───── PROVIDED INFORMATION

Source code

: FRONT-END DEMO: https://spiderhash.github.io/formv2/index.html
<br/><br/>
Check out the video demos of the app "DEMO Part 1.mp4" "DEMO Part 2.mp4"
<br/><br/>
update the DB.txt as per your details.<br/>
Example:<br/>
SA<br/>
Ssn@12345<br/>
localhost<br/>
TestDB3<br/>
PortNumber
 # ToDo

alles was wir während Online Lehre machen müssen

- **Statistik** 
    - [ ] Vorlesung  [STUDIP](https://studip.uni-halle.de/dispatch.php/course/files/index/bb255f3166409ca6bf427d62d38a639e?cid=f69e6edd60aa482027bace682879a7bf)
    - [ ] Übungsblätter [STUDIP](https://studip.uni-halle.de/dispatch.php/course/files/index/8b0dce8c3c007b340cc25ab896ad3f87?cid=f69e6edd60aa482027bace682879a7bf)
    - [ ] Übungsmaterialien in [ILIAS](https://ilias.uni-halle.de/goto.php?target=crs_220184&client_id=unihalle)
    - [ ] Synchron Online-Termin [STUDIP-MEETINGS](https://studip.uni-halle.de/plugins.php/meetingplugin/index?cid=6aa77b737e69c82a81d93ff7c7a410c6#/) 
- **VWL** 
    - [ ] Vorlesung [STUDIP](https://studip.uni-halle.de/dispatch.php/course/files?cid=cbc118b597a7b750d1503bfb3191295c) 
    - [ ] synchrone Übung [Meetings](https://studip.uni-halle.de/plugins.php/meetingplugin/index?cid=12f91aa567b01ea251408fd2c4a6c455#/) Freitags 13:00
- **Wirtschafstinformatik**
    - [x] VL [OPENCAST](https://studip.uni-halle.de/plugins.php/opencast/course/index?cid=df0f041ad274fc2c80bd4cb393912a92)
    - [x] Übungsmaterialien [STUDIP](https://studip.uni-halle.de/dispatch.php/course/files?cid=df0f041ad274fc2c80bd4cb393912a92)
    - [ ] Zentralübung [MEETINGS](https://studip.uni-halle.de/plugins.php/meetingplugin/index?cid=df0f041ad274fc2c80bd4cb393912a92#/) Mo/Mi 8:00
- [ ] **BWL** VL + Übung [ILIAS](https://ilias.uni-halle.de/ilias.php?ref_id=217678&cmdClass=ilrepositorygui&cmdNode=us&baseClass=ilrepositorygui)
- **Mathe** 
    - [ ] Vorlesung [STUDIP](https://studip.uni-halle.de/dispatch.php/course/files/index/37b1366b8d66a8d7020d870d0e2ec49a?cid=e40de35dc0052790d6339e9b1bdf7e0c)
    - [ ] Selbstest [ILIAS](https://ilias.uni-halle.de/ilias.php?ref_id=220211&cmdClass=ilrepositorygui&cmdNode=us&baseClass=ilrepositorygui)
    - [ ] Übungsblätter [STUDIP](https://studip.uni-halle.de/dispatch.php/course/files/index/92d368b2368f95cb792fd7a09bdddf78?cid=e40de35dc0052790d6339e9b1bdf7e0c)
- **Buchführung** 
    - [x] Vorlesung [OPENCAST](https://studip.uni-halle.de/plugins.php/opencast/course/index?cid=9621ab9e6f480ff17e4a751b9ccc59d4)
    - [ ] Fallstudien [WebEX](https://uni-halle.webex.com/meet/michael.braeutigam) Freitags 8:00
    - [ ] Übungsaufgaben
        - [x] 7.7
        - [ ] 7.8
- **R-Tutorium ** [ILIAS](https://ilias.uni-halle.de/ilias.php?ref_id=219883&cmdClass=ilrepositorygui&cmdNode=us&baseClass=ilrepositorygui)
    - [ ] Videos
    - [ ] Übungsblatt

──────────

WORK TO COMPLETE:
This exercise asks for every line of the records to be repeated exactly.

TASK RESULT:
Source code

: FRONT-END DEMO: https://spiderhash.github.io/formv2/index.html
<br/><br/>
Check out the video demos of the app "DEMO Part 1.mp4" "DEMO Part 2.mp4"
<br/><br/>
update the DB.txt as per your details.<br/>
Example:<br/>
SA<br/>
Ssn@12345<br/>
localhost<br/>
TestDB3<br/>
PortNumber
 # ToDo

alles was wir während Online Lehre machen müssen

- **Statistik** 
    - [ ] Vorlesung  [STUDIP](https://studip.uni-halle.de/dispatch.php/course/files/index/bb255f3166409ca6bf427d62d38a639e?cid=f69e6edd60aa482027bace682879a7bf)
    - [ ] Übungsblätter [STUDIP](https://studip.uni-halle.de/dispatch.php/course/files/index/8b0dce8c3c007b340cc25ab896ad3f87?cid=f69e6edd60aa482027bace682879a7bf)
    - [ ] Übungsmaterialien in [ILIAS](https://ilias.uni-halle.de/goto.php?target=crs_220184&client_id=unihalle)
    - [ ] Synchron Online-Termin [STUDIP-MEETINGS](https://studip.uni-halle.de/plugins.php/meetingplugin/index?cid=6aa77b737e69c82a81d93ff7c7a410c6#/) 
- **VWL** 
    - [ ] Vorlesung [STUDIP](https://studip.uni-halle.de/dispatch.php/course/files?cid=cbc118b597a7b750d1503bfb3191295c) 
    - [ ] synchrone Übung [Meetings](https://studip.uni-halle.de/plugins.php/meetingplugin/index?cid=12f91aa567b01ea251408fd2c4a6c455#/) Freitags 13:00
- **Wirtschafstinformatik**
    - [x] VL [OPENCAST](https://studip.uni-halle.de/plugins.php/opencast/course/index?cid=df0f041ad274fc2c80bd4cb393912a92)
    - [x] Übungsmaterialien [STUDIP](https://studip.uni-halle.de/dispatch.php/course/files?cid=df0f041ad274fc2c80bd4cb393912a92)
    - [ ] Zentralübung [MEETINGS](https://studip.uni-halle.de/plugins.php/meetingplugin/index?cid=df0f041ad274fc2c80bd4cb393912a92#/) Mo/Mi 8:00
- [ ] **BWL** VL + Übung [ILIAS](https://ilias.uni-halle.de/ilias.php?ref_id=217678&cmdClass=ilrepositorygui&cmdNode=us&baseClass=ilrepositorygui)
- **Mathe** 
    - [ ] Vorlesung [STUDIP](https://studip.uni-halle.de/dispatch.php/course/files/index/37b1366b8d66a8d7020d870d0e2ec49a?cid=e40de35dc0052790d6339e9b1bdf7e0c)
    - [ ] Selbstest [ILIAS](https://ilias.uni-halle.de/ilias.php?ref_id=220211&cmdClass=ilrepositorygui&cmdNode=us&baseClass=ilrepositorygui)
    - [ ] Übungsblätter [STUDIP](https://studip.uni-halle.de/dispatch.php/course/files/index/92d368b2368f95cb792fd7a09bdddf78?cid=e40de35dc0052790d6339e9b1bdf7e0c)
- **Buchführung** 
    - [x] Vorlesung [OPENCAST](https://studip.uni-halle.de/plugins.php/opencast/course/index?cid=9621ab9e6f480ff17e4a751b9ccc59d4)
    - [ ] Fallstudien [WebEX](https://uni-halle.webex.com/meet/michael.braeutigam) Freitags 8:00
    - [ ] Übungsaufgaben
        - [x] 7.7
        - [ ] 7.8
- **R-Tutorium ** [ILIAS](https://ilias.uni-halle.de/ilias.php?ref_id=219883&cmdClass=ilrepositorygui&cmdNode=us&baseClass=ilrepositorygui)
    - [ ] Videos
    - [ ] Übungsblatt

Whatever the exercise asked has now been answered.